PROMPT
Write out, word for word, the lines from the one containing "Req 1. A user" through the one containing "classes &#39;Player&#39; &amp; &#39;Administrator&#39;.", both included.

INPUT DATA
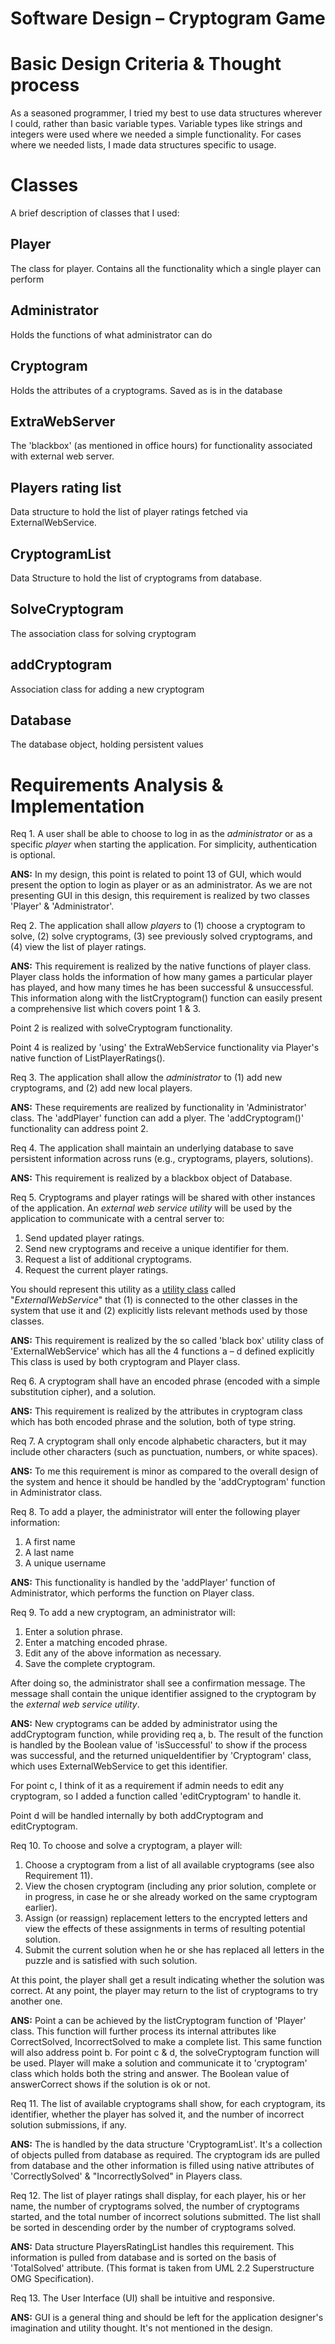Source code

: # Software Design – Cryptogram Game

# Basic Design Criteria &amp; Thought process

As a seasoned programmer, I tried my best to use data structures wherever I could, rather than basic variable types. Variable types like strings and integers were used where we needed a simple functionality. For cases where we needed lists, I made data structures specific to usage.

# Classes

A brief description of classes that I used:

## Player

The class for player. Contains all the functionality which a single player can perform

## Administrator

Holds the functions of what administrator can do

## Cryptogram

Holds the attributes of a cryptograms. Saved as is in the database

## ExtraWebServer

The &#39;blackbox&#39; (as mentioned in office hours) for functionality associated with external web server.

## Players rating list

Data structure to hold the list of player ratings fetched via ExternalWebService.

## CryptogramList

Data Structure to hold the list of cryptograms from database.

## SolveCryptogram

The association class for solving cryptogram

## addCryptogram

Association class for adding a new cryptogram

## Database

The database object, holding persistent values

# Requirements Analysis &amp; Implementation

Req 1. A user shall be able to choose to log in as the _administrator_ or as a specific _player_ when starting the application.  For simplicity, authentication is optional.

**ANS:**  In my design, this point is related to point 13 of GUI, which would present the option to login as player or as an administrator. As we are not presenting GUI in this design, this requirement is realized by two classes &#39;Player&#39; &amp; &#39;Administrator&#39;.

Req 2. The application shall allow _players_ to  (1) choose a cryptogram to solve, (2) solve cryptograms, (3) see previously solved cryptograms, and (4) view the list of player ratings.

**ANS:**  This requirement is realized by the native functions of player class. Player class holds the information of how many games a particular player has played, and how many times he has been successful &amp; unsuccessful. This information along with the listCryptogram() function can easily present a comprehensive list which covers point 1 &amp; 3.

Point 2 is realized with solveCryptogram functionality.

Point 4 is realized by &#39;using&#39; the ExtraWebService functionality via Player&#39;s native function of ListPlayerRatings().

Req 3. The application shall allow the _administrator_ to (1) add new cryptograms, and (2) add new local players.

**ANS:**  These requirements are realized by functionality in &#39;Administrator&#39; class. The &#39;addPlayer&#39; function can add a plyer. The &#39;addCryptogram()&#39; functionality can address point 2.

Req 4. The application shall maintain an underlying database to save persistent information across runs (e.g., cryptograms, players, solutions).

**ANS:**  This requirement is realized by a blackbox object of Database.

Req 5. Cryptograms and player ratings will be shared with other instances of the application.  An _external web service utility_ will be used by the application to communicate with a central server to:
  1. Send updated player ratings.
  2. Send new cryptograms and receive a unique identifier for them.
  3. Request a list of additional cryptograms.
  4. Request the current player ratings.

You should represent this utility as a [utility class](http://www.uml-diagrams.org/class-reference.html) called &quot;_ExternalWebService_&quot; that (1) is connected to the other classes in the system that use it and (2) explicitly lists relevant methods used by those classes.

**ANS:**  This requirement is realized by the so called &#39;black box&#39; utility class of &#39;ExternalWebService&#39; which has all the 4 functions a – d defined explicitly This class is used by both cryptogram and Player class.

Req 6. A cryptogram shall have an encoded phrase (encoded with a simple substitution cipher), and a solution.

**ANS:**  This requirement is realized by the attributes in cryptogram class which has both encoded phrase and the solution, both of type string.

Req 7. A cryptogram shall only encode alphabetic characters, but it may include other characters (such as punctuation, numbers, or white spaces).

**ANS:**  To me this requirement is minor as compared to the overall design of the system and hence it should be handled by the &#39;addCryptogram&#39; function in Administrator class.

Req 8. To add a player, the administrator will enter the following player information:
  1. A first name
  2. A last name
  3. A unique username

**ANS:**  This functionality is handled by the &#39;addPlayer&#39; function of Administrator, which performs the function on Player class.

Req 9. To add a new cryptogram, an administrator will:
  1. Enter a solution phrase.
  2. Enter a matching encoded phrase.
  3. Edit any of the above information as necessary.
  4. Save the complete cryptogram.

After doing so, the administrator shall see a confirmation message. The message shall contain the unique identifier assigned to the cryptogram by the _external web service utility_.

**ANS:**  New cryptograms can be added by administrator using the addCryptogram function, while providing req a, b. The result of the function is handled by the Boolean value of &#39;isSuccessful&#39; to show if the process was successful, and the returned uniqueIdentifier by &#39;Cryptogram&#39; class, which uses ExternalWebService to get this identifier.

For point c, I think of it as a requirement if admin needs to edit any cryptogram, so I added a function called &#39;editCryptogram&#39; to handle it.

Point d will be handled internally by both addCryptogram and editCryptogram.

Req 10. To choose and solve a cryptogram, a player will:
  1. Choose a cryptogram from a list of all available cryptograms (see also Requirement 11).
  2. View the chosen cryptogram (including any prior solution, complete or in progress, in case he or she already worked on the same cryptogram earlier).
  3. Assign (or reassign) replacement letters to the encrypted letters and view the effects of these assignments in terms of resulting potential solution.
  4. Submit the current solution when he or she has replaced all letters in the puzzle and is satisfied with such solution.

At this point, the player shall get a result indicating whether the solution was correct. At any point, the player may return to the list of cryptograms to try another one.

**ANS:**  Point a can be achieved by the listCryptogram function of &#39;Player&#39; class. This function will further process its internal attributes like CorrectSolved, IncorrectSolved to make a complete list. This same function will also address point b. For point c &amp; d, the solveCryptogram function will be used. Player will make a solution and communicate it to &#39;cryptogram&#39; class which holds both the string and answer. The Boolean value of answerCorrect shows if the solution is ok or not.

Req 11. The list of available cryptograms shall show, for each cryptogram, its identifier, whether the player has solved it, and the number of incorrect solution submissions, if any.

**ANS:**  The is handled by the data structure &#39;CryptogramList&#39;. It&#39;s a collection of objects pulled from database as required. The cryptogram ids are pulled from database and the other information is filled using native attributes of &#39;CorrectlySolved&#39; &amp; &quot;IncorrectlySolved&quot; in Players class.

Req 12. The list of player ratings shall display, for each player, his or her name, the number of cryptograms solved, the number of cryptograms started, and the total number of incorrect solutions submitted. The list shall be sorted in descending order by the number of cryptograms solved.

**ANS:**  Data structure PlayersRatingList handles this requirement. This information is pulled from database and is sorted on the basis of &#39;TotalSolved&#39; attribute. (This format is taken from UML 2.2 Superstructure OMG Specification).

Req 13. The User Interface (UI) shall be intuitive and responsive.

**ANS:**  GUI is a general thing and should be left for the application designer&#39;s imagination and utility thought. It&#39;s not mentioned in the design.
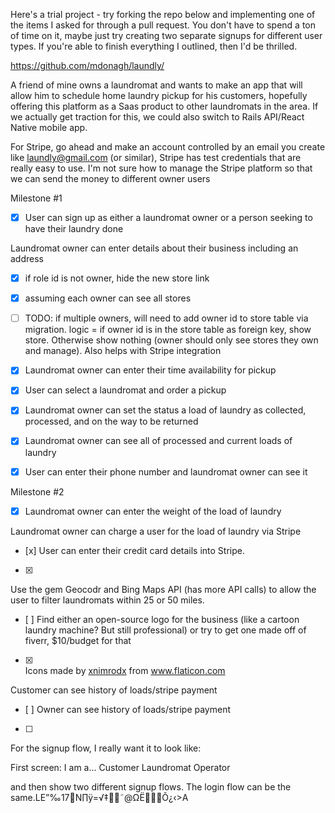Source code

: Here's a trial project - try forking the repo below and implementing one of the items I asked for through a pull request. You don't have to spend a ton of time on it, maybe just try creating two separate signups for different user types. If you're able to finish everything I outlined, then I'd be thrilled.

https://github.com/mdonagh/laundly/

A friend of mine owns a laundromat and wants to make an app that will allow him to schedule home laundry pickup for his customers, hopefully offering this platform as a Saas product to other laundromats in the area. If we actually get traction for this, we could also switch to Rails API/React Native mobile app.

For Stripe, go ahead and make an account controlled by an email you create like laundly@gmail.com (or similar), Stripe has test credentials that are really easy to use. I'm not sure how to manage the Stripe platform so that we can send the money to different owner users

Milestone #1
- [x] User can sign up as either a laundromat owner or a person seeking to have their laundry done

Laundromat owner can enter details about their business including an address
- [x] if role id is not owner, hide the new store link
- [x] assuming each owner can see all stores
- [ ] TODO: if multiple owners, will need to add owner id to store table via migration. logic = if owner id is in the store table as foreign key, show store. Otherwise show nothing (owner should only see stores they own and manage). Also helps with Stripe integration

- [x] Laundromat owner can enter their time availability for pickup

- [x] User can select a laundromat and order a pickup

- [x] Laundromat owner can set the status a load of laundry as collected, processed, and on the way to be returned

- [x] Laundromat owner can see all of processed and current loads of laundry

- [x] User can enter their phone number and laundromat owner can see it

Milestone #2
- [x] Laundromat owner can enter the weight of the load of laundry

Laundromat owner can charge a user for the load of laundry via Stripe
- [x] 
User can enter their credit card details into Stripe.
- [x] 
Use the gem Geocodr and Bing Maps API (has more API calls) to allow the user to filter laundromats within 25 or 50 miles.
- [ ] 
Find either an open-source logo for the business (like a cartoon laundry machine? But still professional) or try to get one made off of fiverr, $10/budget for that
- [x] <div>Icons made by <a href="https://www.flaticon.com/authors/xnimrodx" title="xnimrodx">xnimrodx</a> from <a href="https://www.flaticon.com/" title="Flaticon">www.flaticon.com</a></div>
Customer can see history of loads/stripe payment
- [ ]
Owner can see history of loads/stripe payment
- [ ] 

For the signup flow, I really want it to look like:

First screen:
I am a...
Customer
Laundromat Operator

and then show two different signup flows. The login flow can be the same.LE”‰17N∏ÿ=√‡˜@ΩËÕ¿‹>A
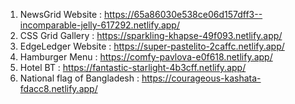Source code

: 1.  NewsGrid Website : https://65a86030e538ce06d157dff3--incomparable-jelly-617292.netlify.app/
2.  CSS Grid Gallery : https://sparkling-khapse-49f093.netlify.app/
3.  EdgeLedger Website : https://super-pastelito-2caffc.netlify.app/
4.  Hamburger Menu : https://comfy-pavlova-e0f618.netlify.app/
5.  Hotel BT : https://fantastic-starlight-4b3cff.netlify.app/
6.  National flag of Bangladesh : https://courageous-kashata-fdacc8.netlify.app/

EXPECTED OUTPUT
Req 1. A user shall be able to choose to log in as the _administrator_ or as a specific _player_ when starting the application.  For simplicity, authentication is optional.

**ANS:**  In my design, this point is related to point 13 of GUI, which would present the option to login as player or as an administrator. As we are not presenting GUI in this design, this requirement is realized by two classes &#39;Player&#39; &amp; &#39;Administrator&#39;.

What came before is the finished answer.